**Exercise prompt**
Could you output the text lines of every record below word for word, leaving out the pictures?

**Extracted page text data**
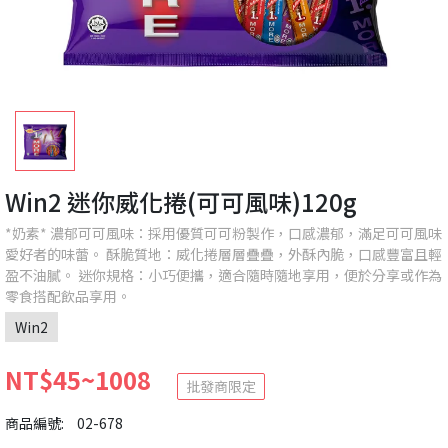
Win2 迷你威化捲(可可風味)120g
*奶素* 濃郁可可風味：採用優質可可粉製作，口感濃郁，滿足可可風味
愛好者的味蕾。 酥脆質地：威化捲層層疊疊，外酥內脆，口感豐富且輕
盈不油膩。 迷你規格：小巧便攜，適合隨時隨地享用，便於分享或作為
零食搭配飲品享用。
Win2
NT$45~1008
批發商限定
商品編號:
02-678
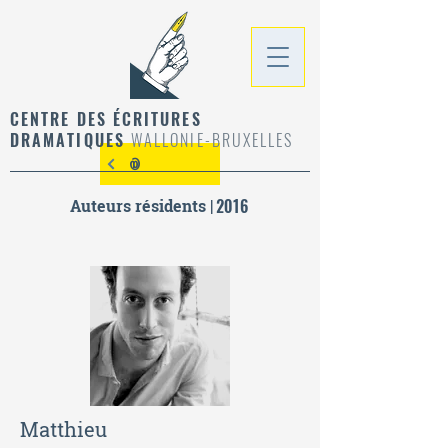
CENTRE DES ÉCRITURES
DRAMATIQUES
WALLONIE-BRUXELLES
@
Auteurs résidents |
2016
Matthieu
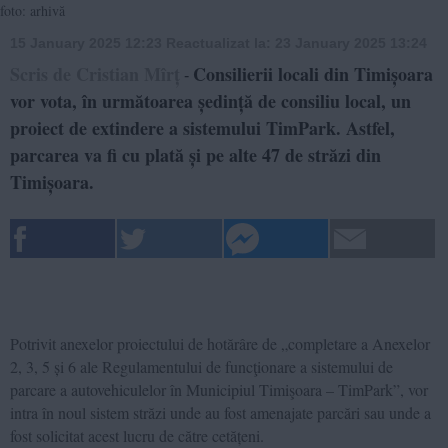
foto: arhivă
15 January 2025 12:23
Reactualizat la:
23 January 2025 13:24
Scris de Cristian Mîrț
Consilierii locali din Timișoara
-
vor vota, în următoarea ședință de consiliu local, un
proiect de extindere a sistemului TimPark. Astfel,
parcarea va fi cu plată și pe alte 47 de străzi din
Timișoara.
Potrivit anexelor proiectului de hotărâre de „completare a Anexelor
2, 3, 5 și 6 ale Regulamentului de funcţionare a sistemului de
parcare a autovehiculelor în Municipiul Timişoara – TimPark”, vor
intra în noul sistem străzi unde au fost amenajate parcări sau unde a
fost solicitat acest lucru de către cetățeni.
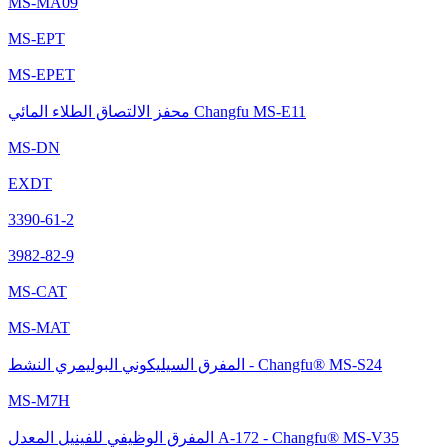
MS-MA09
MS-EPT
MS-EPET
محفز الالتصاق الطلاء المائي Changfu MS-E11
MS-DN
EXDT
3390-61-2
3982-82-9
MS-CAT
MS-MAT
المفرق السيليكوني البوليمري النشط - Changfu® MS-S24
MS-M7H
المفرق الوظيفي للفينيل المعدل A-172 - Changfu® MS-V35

**Result of the task**
Win2 迷你威化捲(可可風味)120g
*奶素* 濃郁可可風味：採用優質可可粉製作，口感濃郁，滿足可可風味
愛好者的味蕾。 酥脆質地：威化捲層層疊疊，外酥內脆，口感豐富且輕
盈不油膩。 迷你規格：小巧便攜，適合隨時隨地享用，便於分享或作為
零食搭配飲品享用。
Win2
NT$45~1008
批發商限定
商品編號:
02-678
CENTRE DES ÉCRITURES
DRAMATIQUES
WALLONIE-BRUXELLES
@
Auteurs résidents |
2016
Matthieu
foto: arhivă
15 January 2025 12:23
Reactualizat la:
23 January 2025 13:24
Scris de Cristian Mîrț
Consilierii locali din Timișoara
-
vor vota, în următoarea ședință de consiliu local, un
proiect de extindere a sistemului TimPark. Astfel,
parcarea va fi cu plată și pe alte 47 de străzi din
Timișoara.
Potrivit anexelor proiectului de hotărâre de „completare a Anexelor
2, 3, 5 și 6 ale Regulamentului de funcţionare a sistemului de
parcare a autovehiculelor în Municipiul Timişoara – TimPark”, vor
intra în noul sistem străzi unde au fost amenajate parcări sau unde a
fost solicitat acest lucru de către cetățeni.
MS-MA09
MS-EPT
MS-EPET
محفز الالتصاق الطلاء المائي Changfu MS-E11
MS-DN
EXDT
3390-61-2
3982-82-9
MS-CAT
MS-MAT
المفرق السيليكوني البوليمري النشط - Changfu® MS-S24
MS-M7H
المفرق الوظيفي للفينيل المعدل A-172 - Changfu® MS-V35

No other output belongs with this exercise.